(WORK REQUIRED): Output each non-blank line of the listing below as a Markdown table with the columns Row and Line, numbering rows sequentially from 1. Omit the pictures.

(INFORMATION SHOWN):
========================================
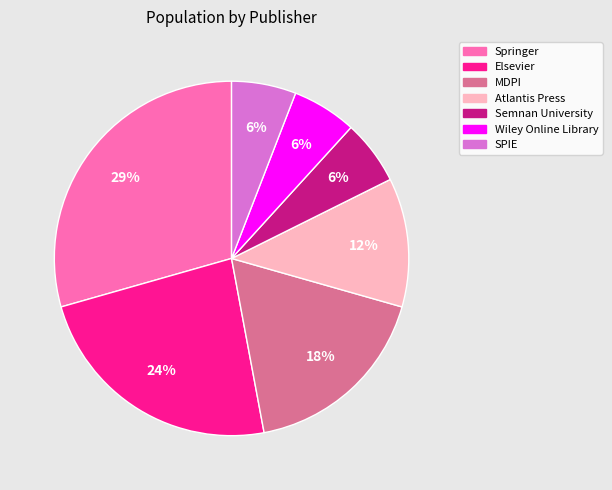

What is the largest slice in the pie chart?

Springer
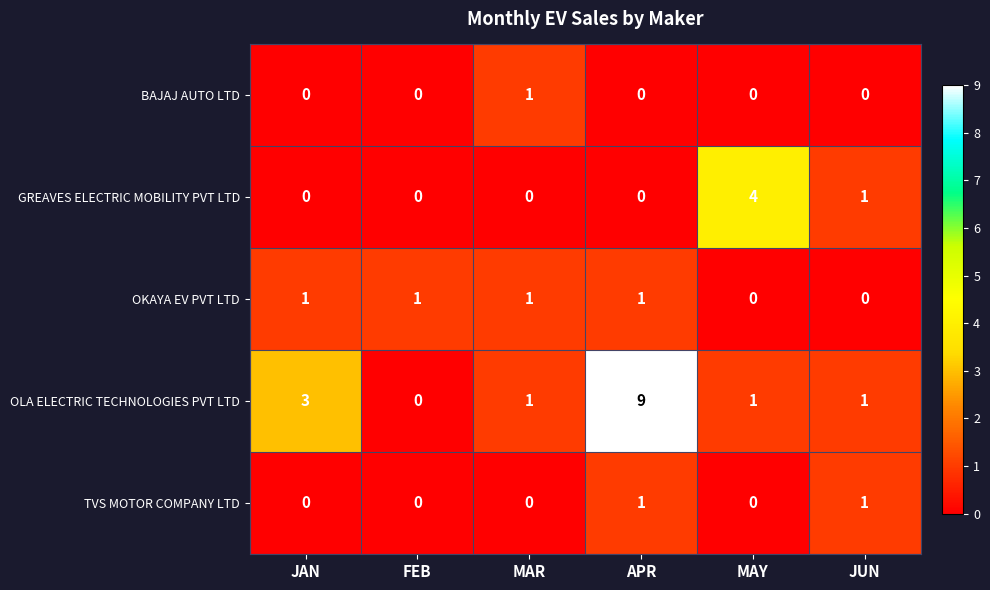

Reading left to right, transcribe all the data shown in this chart.

BAJAJ AUTO LTD: 0	0	1	0	0	0
GREAVES ELECTRIC MOBILITY PVT LTD: 0	0	0	0	4	1
OKAYA EV PVT LTD: 1	1	1	1	0	0
OLA ELECTRIC TECHNOLOGIES PVT LTD: 3	0	1	9	1	1
TVS MOTOR COMPANY LTD: 0	0	0	1	0	1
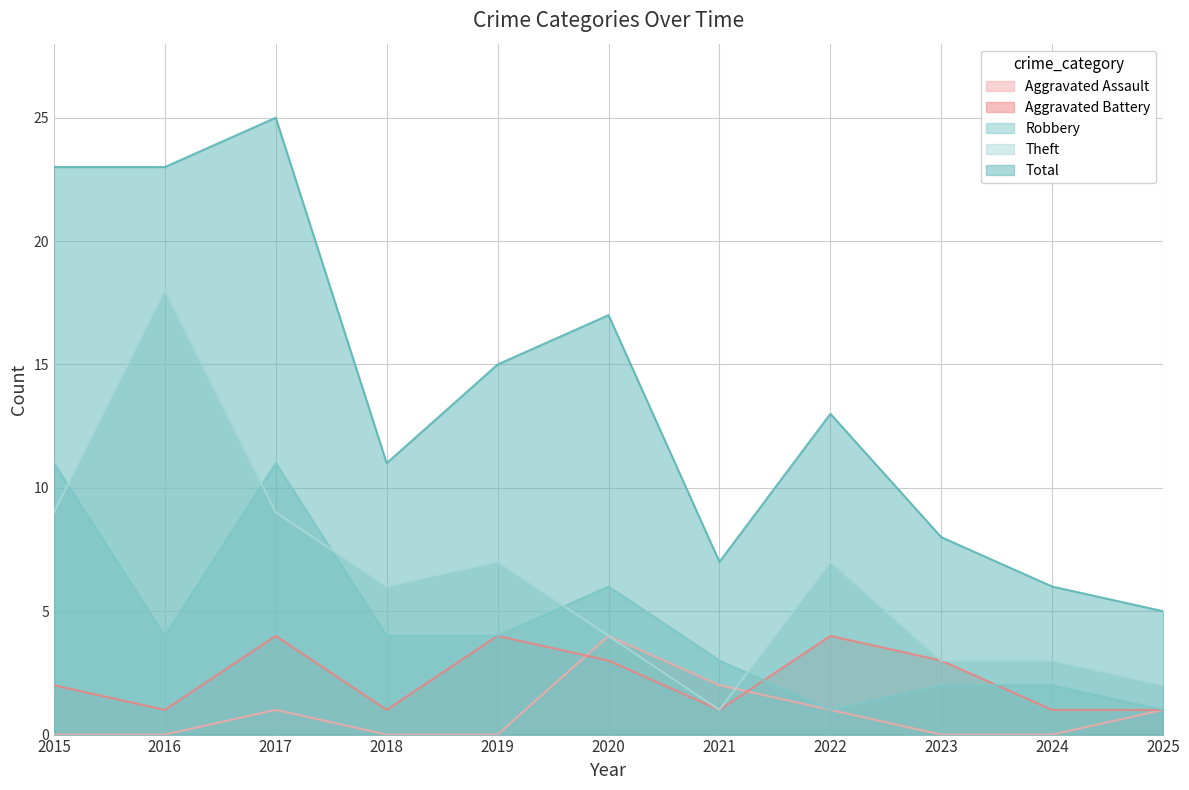

How many interior local valleys does the Total series have?

2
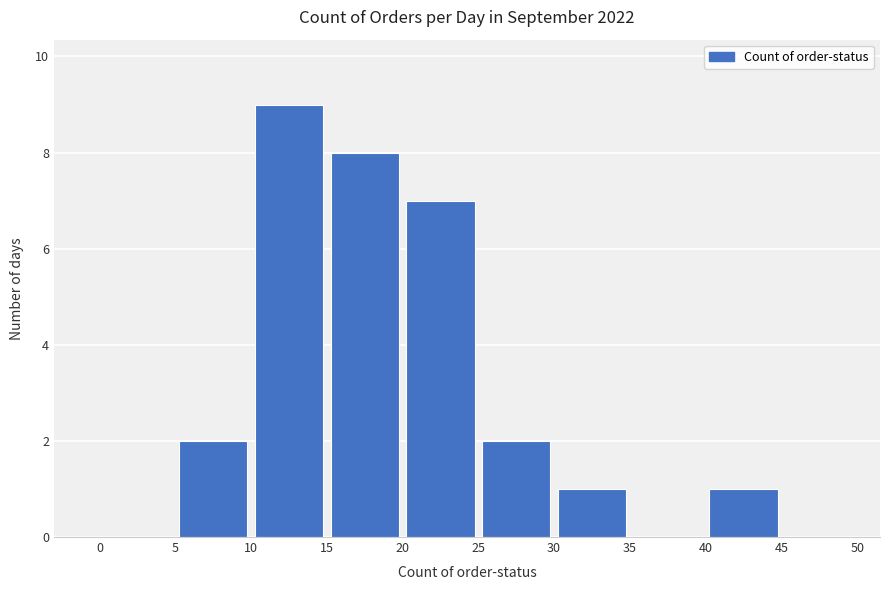

Which range on the x-axis has the tallest bar?

10 to 15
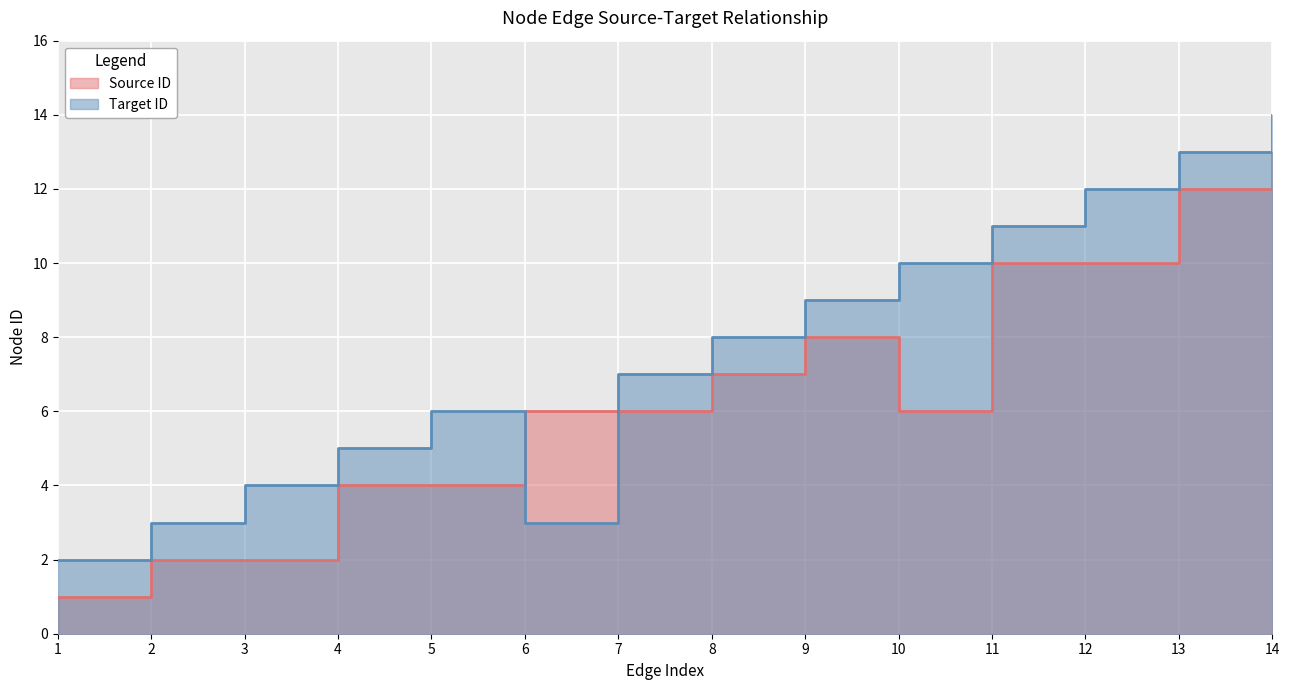

Read the Target ID value at 13.

13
========================================
(SOLUTION):
| Row | Line |
|---|---|
| 1 | What is the largest slice in the pie chart? |
| 2 | Springer |
| 3 | Reading left to right, transcribe all the data shown in this chart. |
| 4 | BAJAJ AUTO LTD: 0	0	1	0	0	0 |
| 5 | GREAVES ELECTRIC MOBILITY PVT LTD: 0	0	0	0	4	1 |
| 6 | OKAYA EV PVT LTD: 1	1	1	1	0	0 |
| 7 | OLA ELECTRIC TECHNOLOGIES PVT LTD: 3	0	1	9	1	1 |
| 8 | TVS MOTOR COMPANY LTD: 0	0	0	1	0	1 |
| 9 | How many interior local valleys does the Total series have? |
| 10 | 2 |
| 11 | Which range on the x-axis has the tallest bar? |
| 12 | 10 to 15 |
| 13 | Read the Target ID value at 13. |
| 14 | 13 |